━━ Given passage ━━

Born in St. Louis, Mo., in 1874. Studied at the St. Louis School of Fine Art. Oscar Berninghaus was one of the first artists to decide that Taos, New Mexico was an ideal place for both painting and living. His paintings of the Pueblo Indians in their place in the New Mexico landscape have justly earned him the reputation he now enjoys.
BLUMENSCHEIN, ERNEST LEONARD, N. A.  
Another early member of the Taos group of artists, Ernest Blumenschein, has painted the Pueblo Indians and adobe buildings of New Mexico with masterful handling of color and design. Born in Pittsburgh, Pa. in 1874, he studied at the Cincinnati Museum Association, the Art Students League, New York, and at the Academie Julien in Paris.
BOREIN, EDWARD

1873 - 1946

A Native Californian, Borein worked for cattle and horse outfits from Canada to Mexico and came early and naturally to his knowledge and love of portraying them. Best known for his etchings, his subjects range from the cowhands and Indians of the North and West through the Pueblos of the Southwest and the Missions of California to the Charros of Mexico.
BORG, CARL OSCAR

1879 - 1947

Born in Sweden. While employed as a merchant seaman, Borg came to the Port of San Francisco in 1904 and decided to remain in California. Although entirely self-taught his talent attracted the notice of Mrs. P. B. Hearst whose generosity enabled him to visit the art centers of Europe and America. Carl Oscar Borg chose as his subjects the Hopi, the Navajo and the Western landscape and, while well known as a painter, his finest works were his etchings and woodblock portraits of Indians.
CLARKE, John L.  
John Clarke or Catapuis, to use his Indian name, is a half-blood Blackfoot Indian born in Montana. His woodcarving is truly fine art created by a man who has the Indian's intimacy and knowledge of all the creatures of his native Rocky Mountains.

━━━

#### Exercise A:
Retype the entries word for word, starting at the line that contains "left elbow: (967, 703, -3)" and ending at the line that contains "left ankle: (1204, 1820, 1)", with both of those lines included and nothing more.

━━ Data provided ━━

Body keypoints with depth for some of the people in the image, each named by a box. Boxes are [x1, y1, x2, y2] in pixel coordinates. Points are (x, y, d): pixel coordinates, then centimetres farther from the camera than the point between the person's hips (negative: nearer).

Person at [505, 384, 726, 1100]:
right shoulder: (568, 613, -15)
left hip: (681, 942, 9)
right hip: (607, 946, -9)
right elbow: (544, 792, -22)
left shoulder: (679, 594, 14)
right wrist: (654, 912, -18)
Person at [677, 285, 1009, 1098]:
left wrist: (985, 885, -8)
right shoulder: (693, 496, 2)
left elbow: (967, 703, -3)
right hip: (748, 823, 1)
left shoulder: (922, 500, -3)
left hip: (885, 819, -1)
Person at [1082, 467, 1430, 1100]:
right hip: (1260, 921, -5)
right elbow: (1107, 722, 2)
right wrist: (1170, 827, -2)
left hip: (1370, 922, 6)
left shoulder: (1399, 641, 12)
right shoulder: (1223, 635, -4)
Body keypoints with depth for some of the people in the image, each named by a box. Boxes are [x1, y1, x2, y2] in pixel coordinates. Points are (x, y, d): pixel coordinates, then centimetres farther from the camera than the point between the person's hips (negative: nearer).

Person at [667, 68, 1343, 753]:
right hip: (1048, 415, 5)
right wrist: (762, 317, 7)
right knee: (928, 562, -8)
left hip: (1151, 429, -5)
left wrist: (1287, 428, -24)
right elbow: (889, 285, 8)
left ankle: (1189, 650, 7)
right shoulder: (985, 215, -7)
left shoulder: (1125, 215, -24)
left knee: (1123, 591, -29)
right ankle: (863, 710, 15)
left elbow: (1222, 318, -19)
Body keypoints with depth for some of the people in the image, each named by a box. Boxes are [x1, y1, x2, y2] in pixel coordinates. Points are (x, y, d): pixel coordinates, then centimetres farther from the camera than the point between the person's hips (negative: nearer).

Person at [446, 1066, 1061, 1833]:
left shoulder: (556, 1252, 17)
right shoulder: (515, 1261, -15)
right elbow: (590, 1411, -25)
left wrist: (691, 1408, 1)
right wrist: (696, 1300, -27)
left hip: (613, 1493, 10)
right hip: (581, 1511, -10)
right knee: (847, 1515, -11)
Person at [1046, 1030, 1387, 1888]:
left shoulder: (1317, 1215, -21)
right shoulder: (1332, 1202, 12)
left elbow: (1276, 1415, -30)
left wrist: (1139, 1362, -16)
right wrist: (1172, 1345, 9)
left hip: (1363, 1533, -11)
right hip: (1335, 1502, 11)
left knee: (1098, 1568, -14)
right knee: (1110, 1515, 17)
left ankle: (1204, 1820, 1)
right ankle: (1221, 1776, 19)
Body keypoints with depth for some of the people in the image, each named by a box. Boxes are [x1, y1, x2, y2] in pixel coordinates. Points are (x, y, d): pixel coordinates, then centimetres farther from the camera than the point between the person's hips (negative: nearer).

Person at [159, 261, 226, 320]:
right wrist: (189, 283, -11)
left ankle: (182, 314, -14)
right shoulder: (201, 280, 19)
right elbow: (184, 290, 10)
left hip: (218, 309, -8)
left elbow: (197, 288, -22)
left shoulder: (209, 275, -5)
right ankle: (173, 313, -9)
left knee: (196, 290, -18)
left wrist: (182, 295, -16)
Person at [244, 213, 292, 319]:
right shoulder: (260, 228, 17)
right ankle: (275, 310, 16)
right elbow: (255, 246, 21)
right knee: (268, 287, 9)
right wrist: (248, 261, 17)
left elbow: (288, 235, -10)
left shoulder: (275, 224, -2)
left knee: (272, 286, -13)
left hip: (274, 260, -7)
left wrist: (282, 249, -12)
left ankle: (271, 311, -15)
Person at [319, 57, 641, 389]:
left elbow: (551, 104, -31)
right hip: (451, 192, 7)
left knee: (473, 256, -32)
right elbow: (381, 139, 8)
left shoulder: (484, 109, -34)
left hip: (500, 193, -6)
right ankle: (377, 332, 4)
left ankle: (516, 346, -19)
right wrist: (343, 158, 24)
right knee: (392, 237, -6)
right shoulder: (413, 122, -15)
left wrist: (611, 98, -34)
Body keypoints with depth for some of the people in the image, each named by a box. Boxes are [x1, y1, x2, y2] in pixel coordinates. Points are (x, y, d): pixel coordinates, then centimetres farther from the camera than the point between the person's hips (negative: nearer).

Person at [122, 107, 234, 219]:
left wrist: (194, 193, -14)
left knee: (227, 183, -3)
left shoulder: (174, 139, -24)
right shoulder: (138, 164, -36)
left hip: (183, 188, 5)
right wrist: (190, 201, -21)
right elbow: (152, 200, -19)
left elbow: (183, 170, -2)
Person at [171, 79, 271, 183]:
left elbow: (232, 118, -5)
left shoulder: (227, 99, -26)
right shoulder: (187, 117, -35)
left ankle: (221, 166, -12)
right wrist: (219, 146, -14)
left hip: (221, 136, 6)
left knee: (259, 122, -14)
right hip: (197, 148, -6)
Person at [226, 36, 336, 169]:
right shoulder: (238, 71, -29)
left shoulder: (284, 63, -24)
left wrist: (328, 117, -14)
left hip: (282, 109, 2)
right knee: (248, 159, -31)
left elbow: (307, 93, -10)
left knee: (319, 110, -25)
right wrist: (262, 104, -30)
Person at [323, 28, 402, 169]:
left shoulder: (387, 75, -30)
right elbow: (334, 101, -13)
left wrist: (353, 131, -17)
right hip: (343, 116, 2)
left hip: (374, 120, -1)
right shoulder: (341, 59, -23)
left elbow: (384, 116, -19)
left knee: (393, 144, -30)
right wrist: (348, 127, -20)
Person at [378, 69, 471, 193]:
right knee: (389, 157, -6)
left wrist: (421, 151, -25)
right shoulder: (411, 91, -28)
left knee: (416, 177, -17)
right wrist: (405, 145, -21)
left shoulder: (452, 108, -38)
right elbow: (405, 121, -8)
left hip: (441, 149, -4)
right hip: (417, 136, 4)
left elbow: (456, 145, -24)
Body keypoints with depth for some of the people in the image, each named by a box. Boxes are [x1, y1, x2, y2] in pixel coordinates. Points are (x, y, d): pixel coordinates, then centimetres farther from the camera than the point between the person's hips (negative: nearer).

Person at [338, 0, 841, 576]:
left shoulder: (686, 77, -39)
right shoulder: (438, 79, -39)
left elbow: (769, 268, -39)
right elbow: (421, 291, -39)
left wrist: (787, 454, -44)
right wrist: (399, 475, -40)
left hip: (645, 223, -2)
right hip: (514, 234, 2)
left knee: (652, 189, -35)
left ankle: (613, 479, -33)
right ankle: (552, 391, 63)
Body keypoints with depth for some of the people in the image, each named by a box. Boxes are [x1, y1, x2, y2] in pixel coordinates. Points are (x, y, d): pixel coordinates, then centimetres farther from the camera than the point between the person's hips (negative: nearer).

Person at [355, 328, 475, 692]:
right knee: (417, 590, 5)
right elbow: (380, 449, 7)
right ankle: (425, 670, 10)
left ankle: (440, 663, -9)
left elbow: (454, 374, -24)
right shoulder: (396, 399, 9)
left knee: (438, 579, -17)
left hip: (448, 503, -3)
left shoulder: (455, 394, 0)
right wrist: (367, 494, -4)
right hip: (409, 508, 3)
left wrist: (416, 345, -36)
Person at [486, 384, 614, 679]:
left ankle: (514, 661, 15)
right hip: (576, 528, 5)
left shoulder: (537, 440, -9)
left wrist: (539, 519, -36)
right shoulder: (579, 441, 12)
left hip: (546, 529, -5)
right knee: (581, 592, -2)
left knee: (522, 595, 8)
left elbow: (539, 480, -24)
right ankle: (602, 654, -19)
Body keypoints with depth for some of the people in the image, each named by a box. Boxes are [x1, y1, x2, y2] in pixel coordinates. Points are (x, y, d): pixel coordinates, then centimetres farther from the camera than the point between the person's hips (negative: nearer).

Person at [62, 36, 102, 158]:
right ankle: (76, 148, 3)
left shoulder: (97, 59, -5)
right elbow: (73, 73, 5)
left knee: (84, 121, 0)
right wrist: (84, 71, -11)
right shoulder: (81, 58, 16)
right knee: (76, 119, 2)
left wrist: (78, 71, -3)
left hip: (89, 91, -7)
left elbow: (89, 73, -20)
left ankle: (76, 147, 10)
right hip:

━━━

#### Exercise B:
Carry on the artist biographies from the point where they stop, adding further text after their last sentence.

#### Answer area A:
left elbow: (967, 703, -3)
right hip: (748, 823, 1)
left shoulder: (922, 500, -3)
left hip: (885, 819, -1)
Person at [1082, 467, 1430, 1100]:
right hip: (1260, 921, -5)
right elbow: (1107, 722, 2)
right wrist: (1170, 827, -2)
left hip: (1370, 922, 6)
left shoulder: (1399, 641, 12)
right shoulder: (1223, 635, -4)
Body keypoints with depth for some of the people in the image, each named by a box. Boxes are [x1, y1, x2, y2] in pixel coordinates. Points are (x, y, d): pixel coordinates, then centimetres farther from the camera than the point between the person's hips (negative: nearer).

Person at [667, 68, 1343, 753]:
right hip: (1048, 415, 5)
right wrist: (762, 317, 7)
right knee: (928, 562, -8)
left hip: (1151, 429, -5)
left wrist: (1287, 428, -24)
right elbow: (889, 285, 8)
left ankle: (1189, 650, 7)
right shoulder: (985, 215, -7)
left shoulder: (1125, 215, -24)
left knee: (1123, 591, -29)
right ankle: (863, 710, 15)
left elbow: (1222, 318, -19)
Body keypoints with depth for some of the people in the image, each named by a box. Boxes are [x1, y1, x2, y2] in pixel coordinates. Points are (x, y, d): pixel coordinates, then centimetres farther from the camera than the point between the person's hips (negative: nearer).

Person at [446, 1066, 1061, 1833]:
left shoulder: (556, 1252, 17)
right shoulder: (515, 1261, -15)
right elbow: (590, 1411, -25)
left wrist: (691, 1408, 1)
right wrist: (696, 1300, -27)
left hip: (613, 1493, 10)
right hip: (581, 1511, -10)
right knee: (847, 1515, -11)
Person at [1046, 1030, 1387, 1888]:
left shoulder: (1317, 1215, -21)
right shoulder: (1332, 1202, 12)
left elbow: (1276, 1415, -30)
left wrist: (1139, 1362, -16)
right wrist: (1172, 1345, 9)
left hip: (1363, 1533, -11)
right hip: (1335, 1502, 11)
left knee: (1098, 1568, -14)
right knee: (1110, 1515, 17)
left ankle: (1204, 1820, 1)

#### Answer area B:
CRAWFORD, WILLIAM

1869 - 1943

While most of Crawford's fine pen and ink drawings were produced as book and magazine illustrations, he is now recognized as being one of the greatest draughtsmen of his day. A meticulous craftsman, he did an enormous amount of research and study before drawing even a minor illustration. 
DIXON, MAYNARD

1875 - 1946

Born in Fresno, California. Maynard Dixon began his career as a newspaper and magazine illustrator but spent every spare moment in learning and sketching the West. He made innumerable drawings of all those things that were to become the subjects of his paintings and murals. Few men have been so well equipped to portray the grandeur of the Western landscape or to interpret the dignity and inmost feelings of those who live on its vast surface. Maynard Dixon did all this with the honesty and forthrightness that was part of his great character. 
FECHIN, NICOLAI  
Born in Kazar, Russia in 1881 the son of a woodcarver and maker of Church images, Nicolai Fechin, former member of the Imperial Academy of Fine Arts in Petrogard, came to the United States, living and working in Taos, New Mexico for many years before moving to California. Equally renowned for his woodcarving as well as his painting, Fechin has executed many important commissions for portraits and strongly handled Southwestern landscapes.
FORSYTHE, VICTOR CLYDE  
Born in Orange, California in 1885 he studied both in his native state and at the Art Students' League in New York. In 1920, after a very full life in the newspaper and magazine world, Clyde Forsythe returned to California to paint the desert, portraits of horses and pictures of Western life.
GERITZ, FRANZ

1896 - 1945

Born in Hungary, Franz Geritz came to the United States at an early age. For the most part self taught, he wanted to enter the California School of Fine Arts and did so by supporting himself drawing portraits of visiting celebrities for the San Francisco newspapers. Using the linoleum block to express his art, Franz Geritz elevated this, hitherto, unconsidered medium, to the realm of fine art and became famous for his Western landscapes and historical portraits.
GOODWIN, PHILIP R.

1888 - ?

A pupil of Howard Pyle, Philip Goodwin was fascinated by the picturesque outdoor life of the Northwest and although best known as an illustrator, his paintings of animal life put him high in the ranks of men who recorded wildlife of the country in its natural habitat.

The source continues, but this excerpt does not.